British Literature at the Start of the Third Millennium

 

RUTH FAINLIGHT (b. 1931) is one of the major figures of Desperado poetry. The meaning of her poems lies in the intensity of each story, not in the fact that this story of a life happened to the poet herself.  She never claims the experiences described as autobiographical because it does not matter whom they belong to as long as they exist as poetry. Her poems create life as much as they record it. Ruth Fainlight is the perfect Desperado poet, who mingles fiction, poetry and drama, who speaks clearly about deep meanings (which are never spelled out in full), who impresses sharply and has the readers’ souls in thrall. We disapprove as we read, and the more we disapprove, the closer to the text we feel, because the text defies sympathizing. Ruth Fainlight is a difficult nature, both tender and harsh, both endearing and tantalizing.

The poet has a taste for debunking (A Fairy Story), which applies both to imagination and reality. There are always two sides to the truth, or, as the poet puts it, happy endings have ‘unexpected consequences.’ The prince who kills the dragon and rescues a princess will not be satisfied with only one maiden, so he will go forth again and again, while

 

The rescued princesses compared

Sad stories, boasted of their sufferings,

Exaggerating the ordeal.

## Exercise task 1
According to the passage on Ruth Fainlight, what do happy endings have, in the poet's own words?
## Exercise task 2
Please continue the passage on Ruth Fainlight, starting after its final line, "Exaggerating the ordeal."
The dataset rows that come next are separate material, unrelated to the passage on Ruth Fainlight.

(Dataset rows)

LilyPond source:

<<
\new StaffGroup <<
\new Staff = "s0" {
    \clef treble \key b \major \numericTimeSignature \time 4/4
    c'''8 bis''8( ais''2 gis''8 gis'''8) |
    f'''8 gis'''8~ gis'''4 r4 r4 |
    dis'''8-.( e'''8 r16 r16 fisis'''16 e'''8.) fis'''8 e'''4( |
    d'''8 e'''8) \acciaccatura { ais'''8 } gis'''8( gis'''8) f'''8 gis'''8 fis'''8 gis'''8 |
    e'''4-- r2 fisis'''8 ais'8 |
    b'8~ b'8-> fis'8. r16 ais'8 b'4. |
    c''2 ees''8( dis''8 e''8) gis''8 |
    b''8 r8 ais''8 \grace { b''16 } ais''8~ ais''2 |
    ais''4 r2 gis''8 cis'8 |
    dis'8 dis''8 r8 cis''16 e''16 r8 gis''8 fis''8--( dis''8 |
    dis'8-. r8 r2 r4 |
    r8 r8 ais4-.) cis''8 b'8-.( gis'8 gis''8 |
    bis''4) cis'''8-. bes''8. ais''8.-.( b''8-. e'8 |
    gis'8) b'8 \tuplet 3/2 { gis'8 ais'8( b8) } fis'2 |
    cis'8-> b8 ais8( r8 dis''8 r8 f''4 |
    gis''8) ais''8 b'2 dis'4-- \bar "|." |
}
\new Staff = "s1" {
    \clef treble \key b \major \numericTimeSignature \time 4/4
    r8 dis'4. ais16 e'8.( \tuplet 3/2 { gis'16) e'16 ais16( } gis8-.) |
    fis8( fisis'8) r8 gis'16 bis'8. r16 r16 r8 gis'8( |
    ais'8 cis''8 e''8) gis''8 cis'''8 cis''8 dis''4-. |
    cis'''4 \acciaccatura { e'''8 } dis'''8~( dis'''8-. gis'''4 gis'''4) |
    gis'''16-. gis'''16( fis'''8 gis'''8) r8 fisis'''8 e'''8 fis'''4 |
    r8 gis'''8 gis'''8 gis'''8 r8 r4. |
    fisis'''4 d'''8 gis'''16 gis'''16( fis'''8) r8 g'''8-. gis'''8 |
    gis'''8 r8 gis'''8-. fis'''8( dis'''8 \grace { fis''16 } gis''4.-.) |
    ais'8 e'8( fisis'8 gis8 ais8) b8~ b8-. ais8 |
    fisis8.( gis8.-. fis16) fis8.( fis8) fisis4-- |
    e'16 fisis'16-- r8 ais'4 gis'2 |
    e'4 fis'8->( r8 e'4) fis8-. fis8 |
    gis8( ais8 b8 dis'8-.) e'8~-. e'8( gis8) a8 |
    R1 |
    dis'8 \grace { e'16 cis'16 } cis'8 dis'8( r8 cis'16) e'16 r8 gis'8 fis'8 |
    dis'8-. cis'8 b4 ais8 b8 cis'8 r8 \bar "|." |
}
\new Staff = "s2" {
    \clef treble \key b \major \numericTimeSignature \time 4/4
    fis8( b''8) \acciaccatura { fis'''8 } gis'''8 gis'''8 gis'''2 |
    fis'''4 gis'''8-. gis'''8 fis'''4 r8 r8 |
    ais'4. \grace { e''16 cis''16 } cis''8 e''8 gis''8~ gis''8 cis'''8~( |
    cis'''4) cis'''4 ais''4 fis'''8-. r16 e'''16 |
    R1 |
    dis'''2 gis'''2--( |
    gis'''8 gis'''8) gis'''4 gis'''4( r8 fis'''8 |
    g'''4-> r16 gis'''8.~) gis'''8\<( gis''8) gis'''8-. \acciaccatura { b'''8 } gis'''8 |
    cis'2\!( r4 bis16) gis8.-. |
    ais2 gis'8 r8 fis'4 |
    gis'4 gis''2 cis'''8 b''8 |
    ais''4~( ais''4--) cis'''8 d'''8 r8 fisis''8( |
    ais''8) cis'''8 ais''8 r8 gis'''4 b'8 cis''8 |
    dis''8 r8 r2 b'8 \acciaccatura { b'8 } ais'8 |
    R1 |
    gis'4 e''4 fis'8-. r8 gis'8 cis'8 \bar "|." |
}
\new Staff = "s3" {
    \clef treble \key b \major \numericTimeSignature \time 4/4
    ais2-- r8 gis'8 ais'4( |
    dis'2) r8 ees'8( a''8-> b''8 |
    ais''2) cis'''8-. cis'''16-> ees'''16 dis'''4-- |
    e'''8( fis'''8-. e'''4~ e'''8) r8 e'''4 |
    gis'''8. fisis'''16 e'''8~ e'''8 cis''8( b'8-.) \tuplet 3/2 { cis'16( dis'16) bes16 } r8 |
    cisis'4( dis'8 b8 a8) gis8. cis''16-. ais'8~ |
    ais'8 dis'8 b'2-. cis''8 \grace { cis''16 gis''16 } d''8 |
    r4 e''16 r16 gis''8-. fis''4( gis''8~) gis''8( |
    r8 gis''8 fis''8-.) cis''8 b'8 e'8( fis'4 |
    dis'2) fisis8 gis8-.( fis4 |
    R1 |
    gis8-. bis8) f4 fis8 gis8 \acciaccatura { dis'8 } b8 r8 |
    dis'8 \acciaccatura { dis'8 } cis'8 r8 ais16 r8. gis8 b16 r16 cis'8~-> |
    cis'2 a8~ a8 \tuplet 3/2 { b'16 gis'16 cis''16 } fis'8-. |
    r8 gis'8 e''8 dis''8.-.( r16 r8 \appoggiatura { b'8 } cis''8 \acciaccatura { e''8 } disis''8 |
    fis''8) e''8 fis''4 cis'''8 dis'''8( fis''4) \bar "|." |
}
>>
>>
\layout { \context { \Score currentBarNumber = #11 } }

## Exercise response 1
Happy endings have "unexpected consequences."

## Exercise response 2
They dressed each othershair, changed

Robes and jewels, waited impatiently

To see the girl who next would join them.

 

This kind of discourse, half mocking and maybe a little more than half in earnest, does not go well with rhyme. I should say rhyme sometimes does not suit Ruth Fainlight’s need to contradict everything, including our expectations of the right word. Rhyme is too predictable for this poet who has her heart set on frustrating her reader. The end of this poem uses rhyme very much in Eliotian manner, with destructive irony:

 

A splendid tomb must be constructed:

Memorial to those princesses,

Obedient victims of his destiny.

The monument still stands, although

The castle fell to ruins long ago.

The knight died on a battlefield.

Their legend: fatalistic, gory,

Fit matter for a fairy story.

 

The poet is Vertical to the bitter end. Her poems betray strictly vertical morals and a totally uncompromising sense of values and relationships. Honesty is carried to its most absurd  limit. Honesty to the word has the same fate:

 

I am released by language,

I escape through speech;

Which has no dimensions,

Demands no local habitation

Or allegiance, which sets me free

From whomsoever's definition:

Jew. Woman. Poet.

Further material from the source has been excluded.